If one is to postulate an entity that has a complete or absolute lack of height, depth, and width, can such an entity be located anywhere? Or does attribution of location to an entity entail length, depth, or width (assuming a three-dimensional world)?
David Gudeman rightly points out that your entity is called a point. A point by definition has no extension. How that is possible is that Euclidean space is concerned with having dimensions that are mapped to a real sequence. Thus, a point can have a triple that describes it's location (x,y,z) even though it has no length, breadth, or height ([x1,x2],[y1,y2], [z1,z2]). In more advanced models of space, points can have more complex definitions other than no extension or ranges.

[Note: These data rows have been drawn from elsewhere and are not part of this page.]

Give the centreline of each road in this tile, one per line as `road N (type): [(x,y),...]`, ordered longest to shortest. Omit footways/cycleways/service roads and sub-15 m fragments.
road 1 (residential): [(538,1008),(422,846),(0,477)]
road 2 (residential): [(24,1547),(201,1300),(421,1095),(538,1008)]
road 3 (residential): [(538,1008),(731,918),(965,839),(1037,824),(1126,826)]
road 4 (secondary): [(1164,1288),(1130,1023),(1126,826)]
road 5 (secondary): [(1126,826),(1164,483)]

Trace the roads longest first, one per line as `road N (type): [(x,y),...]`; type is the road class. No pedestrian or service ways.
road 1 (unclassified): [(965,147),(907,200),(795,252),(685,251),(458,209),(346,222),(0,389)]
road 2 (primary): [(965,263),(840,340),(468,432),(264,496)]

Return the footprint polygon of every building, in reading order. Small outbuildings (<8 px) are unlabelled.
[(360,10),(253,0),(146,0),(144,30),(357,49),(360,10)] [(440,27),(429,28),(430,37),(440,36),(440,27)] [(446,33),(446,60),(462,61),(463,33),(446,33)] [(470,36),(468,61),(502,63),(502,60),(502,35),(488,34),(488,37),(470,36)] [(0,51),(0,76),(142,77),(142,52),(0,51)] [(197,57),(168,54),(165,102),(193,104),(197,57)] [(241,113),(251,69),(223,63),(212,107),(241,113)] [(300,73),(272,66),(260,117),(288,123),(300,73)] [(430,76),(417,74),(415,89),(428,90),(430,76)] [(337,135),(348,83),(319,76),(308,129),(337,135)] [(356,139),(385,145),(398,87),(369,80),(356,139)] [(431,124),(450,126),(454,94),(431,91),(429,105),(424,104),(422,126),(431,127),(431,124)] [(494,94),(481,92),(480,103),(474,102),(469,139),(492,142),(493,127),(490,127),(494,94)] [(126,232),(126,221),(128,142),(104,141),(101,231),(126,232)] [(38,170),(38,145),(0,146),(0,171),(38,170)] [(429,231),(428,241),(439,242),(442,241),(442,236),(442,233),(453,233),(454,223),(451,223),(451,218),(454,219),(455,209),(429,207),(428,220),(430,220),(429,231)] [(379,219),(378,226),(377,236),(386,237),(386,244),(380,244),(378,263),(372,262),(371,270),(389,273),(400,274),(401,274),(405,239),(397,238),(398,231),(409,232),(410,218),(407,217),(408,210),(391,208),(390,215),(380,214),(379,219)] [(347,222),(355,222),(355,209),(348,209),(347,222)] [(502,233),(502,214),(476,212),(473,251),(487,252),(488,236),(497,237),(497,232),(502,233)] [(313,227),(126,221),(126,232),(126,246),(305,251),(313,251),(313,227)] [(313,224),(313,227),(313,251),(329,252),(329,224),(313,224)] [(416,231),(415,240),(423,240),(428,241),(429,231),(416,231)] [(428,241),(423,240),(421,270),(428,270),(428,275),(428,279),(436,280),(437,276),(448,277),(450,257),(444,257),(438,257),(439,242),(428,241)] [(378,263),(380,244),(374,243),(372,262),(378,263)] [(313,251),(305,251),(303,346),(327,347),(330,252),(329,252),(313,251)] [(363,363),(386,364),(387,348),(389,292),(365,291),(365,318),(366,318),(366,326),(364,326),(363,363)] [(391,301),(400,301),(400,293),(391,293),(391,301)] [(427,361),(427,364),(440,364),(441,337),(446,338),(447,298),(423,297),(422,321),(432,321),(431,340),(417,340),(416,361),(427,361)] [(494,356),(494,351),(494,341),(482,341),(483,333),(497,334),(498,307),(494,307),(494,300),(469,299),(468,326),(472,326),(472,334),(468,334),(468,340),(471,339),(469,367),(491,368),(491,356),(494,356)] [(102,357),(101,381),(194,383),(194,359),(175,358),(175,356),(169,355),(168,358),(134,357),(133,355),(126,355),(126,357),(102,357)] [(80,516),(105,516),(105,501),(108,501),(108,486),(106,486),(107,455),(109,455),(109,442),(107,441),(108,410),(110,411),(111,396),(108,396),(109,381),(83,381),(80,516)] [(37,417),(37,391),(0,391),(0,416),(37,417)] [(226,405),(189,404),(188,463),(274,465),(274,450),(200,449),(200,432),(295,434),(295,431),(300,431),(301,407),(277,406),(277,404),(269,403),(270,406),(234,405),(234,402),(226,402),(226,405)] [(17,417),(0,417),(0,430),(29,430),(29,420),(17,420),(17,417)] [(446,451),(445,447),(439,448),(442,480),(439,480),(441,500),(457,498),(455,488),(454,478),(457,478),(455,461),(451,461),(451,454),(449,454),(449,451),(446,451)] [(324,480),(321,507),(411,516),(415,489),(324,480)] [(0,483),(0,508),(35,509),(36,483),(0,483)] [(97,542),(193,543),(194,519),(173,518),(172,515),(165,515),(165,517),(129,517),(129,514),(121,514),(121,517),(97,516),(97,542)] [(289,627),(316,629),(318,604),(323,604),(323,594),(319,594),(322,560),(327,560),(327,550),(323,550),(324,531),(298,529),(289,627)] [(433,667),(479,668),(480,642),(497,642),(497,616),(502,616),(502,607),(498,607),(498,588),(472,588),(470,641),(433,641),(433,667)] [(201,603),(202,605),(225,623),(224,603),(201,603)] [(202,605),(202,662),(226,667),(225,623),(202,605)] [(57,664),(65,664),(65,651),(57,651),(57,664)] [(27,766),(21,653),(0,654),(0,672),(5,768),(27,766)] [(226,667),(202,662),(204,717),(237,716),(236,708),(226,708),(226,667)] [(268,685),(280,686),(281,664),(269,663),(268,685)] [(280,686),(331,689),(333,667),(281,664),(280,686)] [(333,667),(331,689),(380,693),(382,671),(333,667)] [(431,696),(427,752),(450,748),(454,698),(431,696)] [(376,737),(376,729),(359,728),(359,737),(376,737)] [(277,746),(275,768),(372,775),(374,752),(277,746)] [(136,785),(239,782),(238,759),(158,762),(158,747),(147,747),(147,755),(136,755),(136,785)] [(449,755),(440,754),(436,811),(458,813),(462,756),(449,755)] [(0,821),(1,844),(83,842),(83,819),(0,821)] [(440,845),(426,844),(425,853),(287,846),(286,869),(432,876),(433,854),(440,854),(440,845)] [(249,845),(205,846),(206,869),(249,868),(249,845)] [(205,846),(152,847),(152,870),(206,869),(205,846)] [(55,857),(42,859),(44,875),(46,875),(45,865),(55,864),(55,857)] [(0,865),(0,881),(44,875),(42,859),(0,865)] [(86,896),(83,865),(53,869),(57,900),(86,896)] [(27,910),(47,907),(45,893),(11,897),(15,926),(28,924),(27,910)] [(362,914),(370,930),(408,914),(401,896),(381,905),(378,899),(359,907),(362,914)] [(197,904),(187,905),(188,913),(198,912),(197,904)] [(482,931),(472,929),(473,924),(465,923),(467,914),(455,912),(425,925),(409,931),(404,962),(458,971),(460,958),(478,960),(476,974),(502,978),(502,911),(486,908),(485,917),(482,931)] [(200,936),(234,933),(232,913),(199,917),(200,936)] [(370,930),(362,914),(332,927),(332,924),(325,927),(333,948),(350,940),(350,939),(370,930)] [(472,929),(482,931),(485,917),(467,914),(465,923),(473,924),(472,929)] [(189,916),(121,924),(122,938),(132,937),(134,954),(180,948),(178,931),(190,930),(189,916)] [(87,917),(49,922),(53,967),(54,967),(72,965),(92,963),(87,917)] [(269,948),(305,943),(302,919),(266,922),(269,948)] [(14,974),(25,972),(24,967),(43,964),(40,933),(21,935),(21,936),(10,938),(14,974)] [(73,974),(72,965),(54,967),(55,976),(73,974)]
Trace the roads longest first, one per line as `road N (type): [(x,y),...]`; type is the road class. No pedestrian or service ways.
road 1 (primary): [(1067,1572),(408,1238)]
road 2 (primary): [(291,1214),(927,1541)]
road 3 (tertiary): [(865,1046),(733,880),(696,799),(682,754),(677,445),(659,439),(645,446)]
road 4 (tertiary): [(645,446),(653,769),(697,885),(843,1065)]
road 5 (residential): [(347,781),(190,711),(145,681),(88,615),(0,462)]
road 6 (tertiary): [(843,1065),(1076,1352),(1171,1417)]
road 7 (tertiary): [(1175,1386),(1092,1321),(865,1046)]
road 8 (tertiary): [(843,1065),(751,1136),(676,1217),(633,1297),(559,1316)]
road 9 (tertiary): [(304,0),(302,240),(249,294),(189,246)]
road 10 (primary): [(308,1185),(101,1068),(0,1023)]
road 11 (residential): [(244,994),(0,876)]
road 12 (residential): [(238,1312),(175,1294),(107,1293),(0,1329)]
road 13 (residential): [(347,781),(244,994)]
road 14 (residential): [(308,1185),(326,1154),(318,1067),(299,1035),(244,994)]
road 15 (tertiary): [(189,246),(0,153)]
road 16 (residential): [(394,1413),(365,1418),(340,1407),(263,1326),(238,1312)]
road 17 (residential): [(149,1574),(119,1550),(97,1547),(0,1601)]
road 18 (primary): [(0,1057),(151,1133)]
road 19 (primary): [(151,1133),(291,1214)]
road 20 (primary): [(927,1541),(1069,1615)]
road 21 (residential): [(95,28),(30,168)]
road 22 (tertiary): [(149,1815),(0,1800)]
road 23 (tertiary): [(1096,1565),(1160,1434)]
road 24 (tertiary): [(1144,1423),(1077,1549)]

Judging by your response to JD's excellent answer, what you seem to be asking is whether it makes any sense to talk about an unreal object having a location. I think the answer is generally no, it doesn't. Incidentally, even objects which we do consider to be real and to have a finite extent, such as electrons, don't always have a well-defined location, since according to quantum theory their position is essentially a matter of probabilities. That all said, there is one type of non-physical object, namely a point in space, which we imagine expressly for the purpose of allocating a location to it. If you are struggling to come to terms with that idea, imagine that we use a small sphere to mark a position in space. Presumably you are OK with that idea, because a sphere has a length, breadth and depth. But how do you allocate a location to a sphere? Conventionally, we do so by associating coordinates with its centre. Its centre is a point that has no length, breadth or depth, yet you should be able to feel Ok giving it a definite location in space because you are happy with the idea of the surrounding sphere being a real object.
In a three-dimensional world, location is defined as a point that is represented by 3 numbers; one for each dimension; ex. height, depth, and width. So, if an entity does not have height, depth, and width, it cannot be represented in a three-dimensional world, which means that location cannot be assigned to it.